6 Pillar Challenge- Strength Pillar – Naukasana (Boat Pose)

The name Naukasana is derived from the Sanskrit words “Nauka,” which means “boat,” and “Asana,” which means “posture” or “seat.” As a result, this asana is known as Naukasana. This boat pose is beneficial in the treatment of a variety of physical ailments. Essentially, Naukasana strengthens the lungs, liver, and pancreas. It aids in the circulation of blood and the maintenance of blood sugar levels.

All of the stress and tension can lead to depression, so we must de-stress and rejuvenate. And what better way to do so than through yoga? Yoga has been shown to be beneficial not only for mental health but also for overall health. There are many very effective yoga poses, one of which is Naukasana, or the boat pose. Find more information about the benefits of Yogic Wellness.

Strength Challenge:
Hold Nauka Asana for 108 sec

Why you should take this challenge?

  1. Naukasana strengthens the abdominal muscles, thighs and shoulders.
  2. It improves the health of all organs in the abdomen especially the liver, pancreas and kidneys.
  3. The Boat Pose aids in the loss of excess stomach fat by stretching, compressing, and relaxing the abdominal organs.
  4. Naukasana benefits healthy digestion by preventing constipation, acidity, and maintaining a strong metabolism.
  5. Like most yoga asanas, Naukasana is a stress reliever that leaves your mind calm and relaxed.

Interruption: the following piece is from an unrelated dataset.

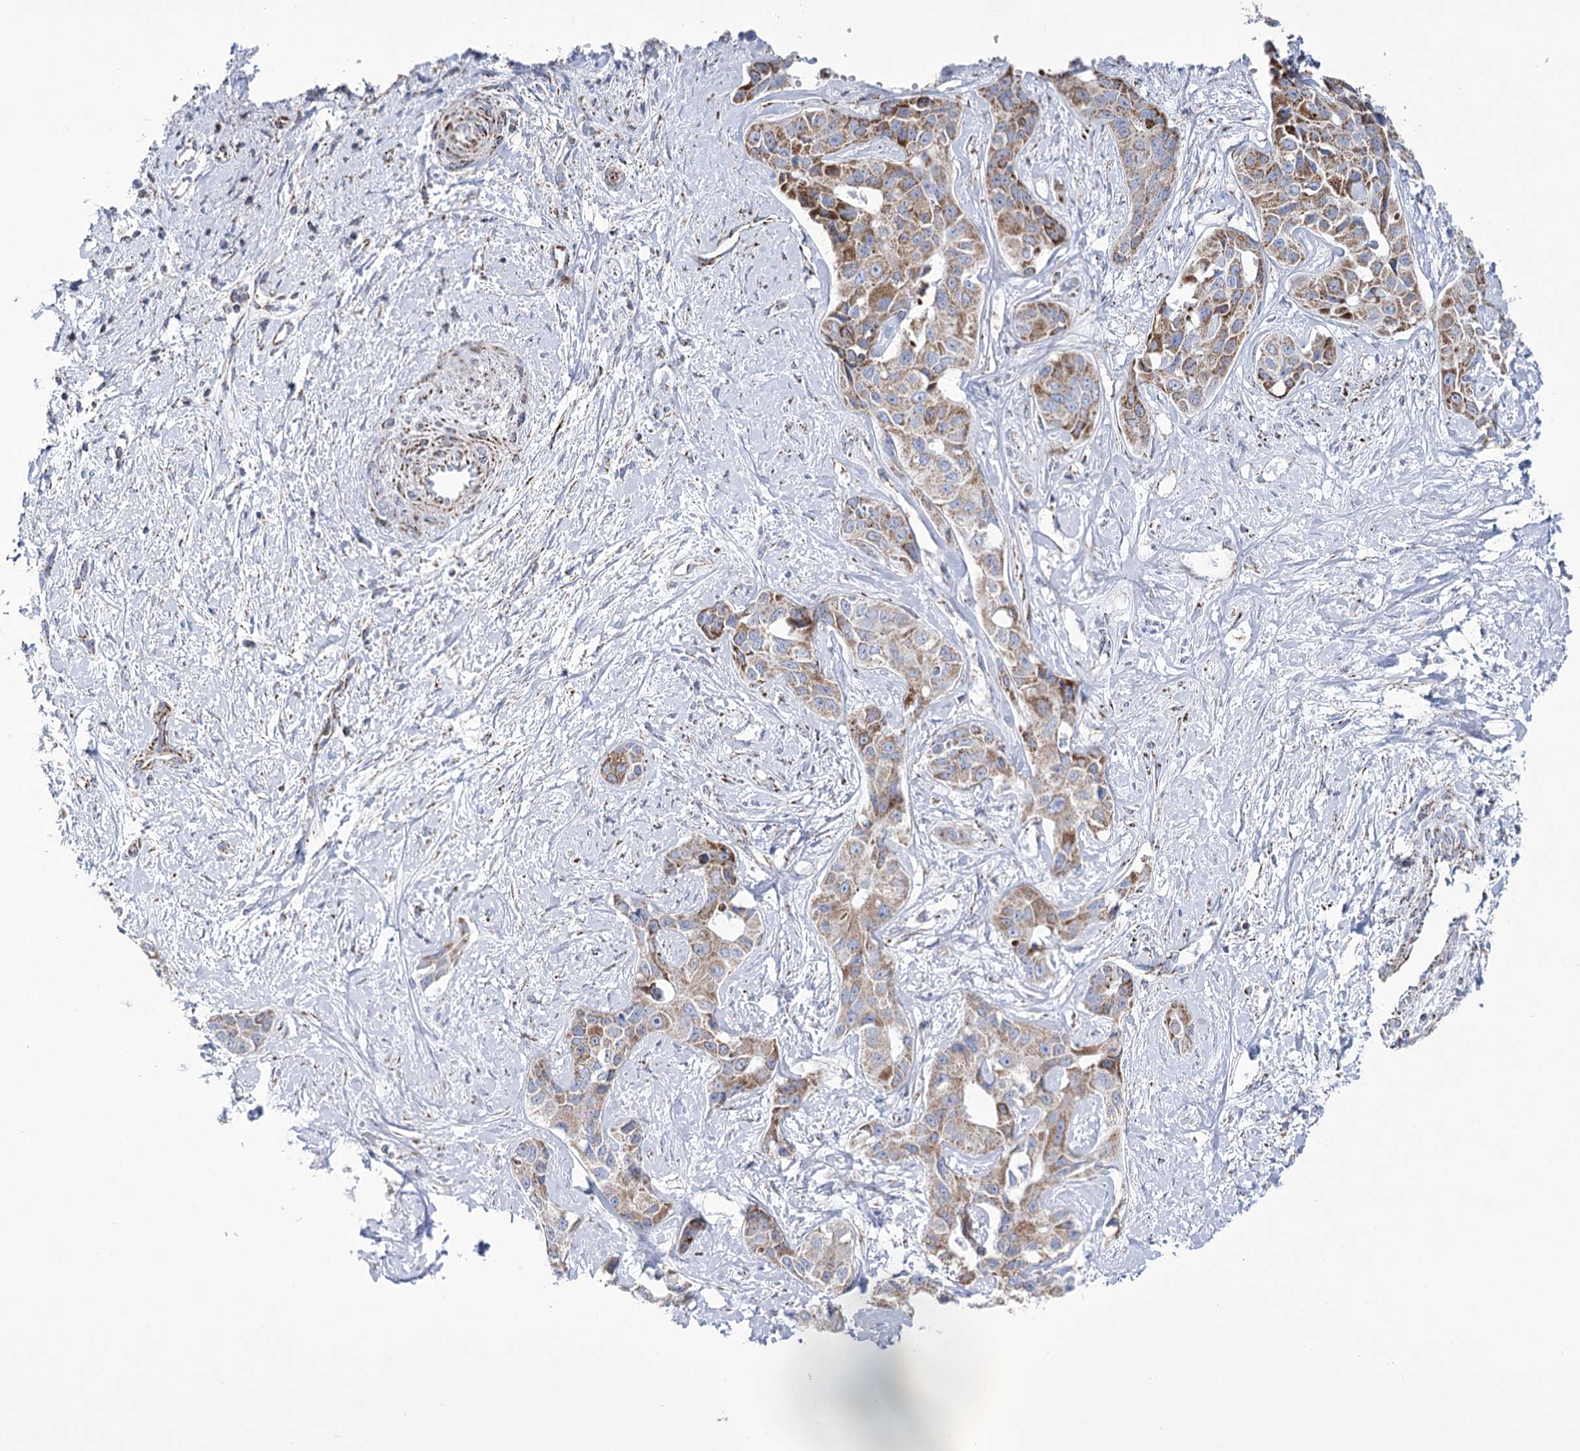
{"staining": {"intensity": "moderate", "quantity": ">75%", "location": "cytoplasmic/membranous"}, "tissue": "liver cancer", "cell_type": "Tumor cells", "image_type": "cancer", "snomed": [{"axis": "morphology", "description": "Cholangiocarcinoma"}, {"axis": "topography", "description": "Liver"}], "caption": "IHC (DAB) staining of human liver cholangiocarcinoma displays moderate cytoplasmic/membranous protein expression in approximately >75% of tumor cells.", "gene": "PDHB", "patient": {"sex": "male", "age": 59}}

Follow the steps for performing Naukasana

  1. Lie on your back, feet together, arms beside your body.
  2. Inhale deeply and, as you exhale, lift your chest and feet off the ground, stretching your arms towards your feet.
  3. Your eyes, fingers, and toes should all be in a straight line.
  4. As your abdominal muscles contract, you will feel tension in your navel area.
  5. While holding the pose, continue to breathe deeply and easily.
  6. Maintain the position for a few seconds.
  7. As you exhale, slowly return to the ground and relax.
  8. Duration: 3-4 repetitions per day, but do not overdo it.

Contraindications: Who shouldn’t do this Challenge?

  1. If you have low blood pressure, a severe headache, a migraine, or if you have recently suffered from some chronic diseases or spinal disorders, do not practise this yoga pose.
  2. This pose is not recommended for people who have asthma or heart problems.
  3. During pregnancy and the first two days of the menstrual cycle, women should avoid doing Boat pose (Naukasana).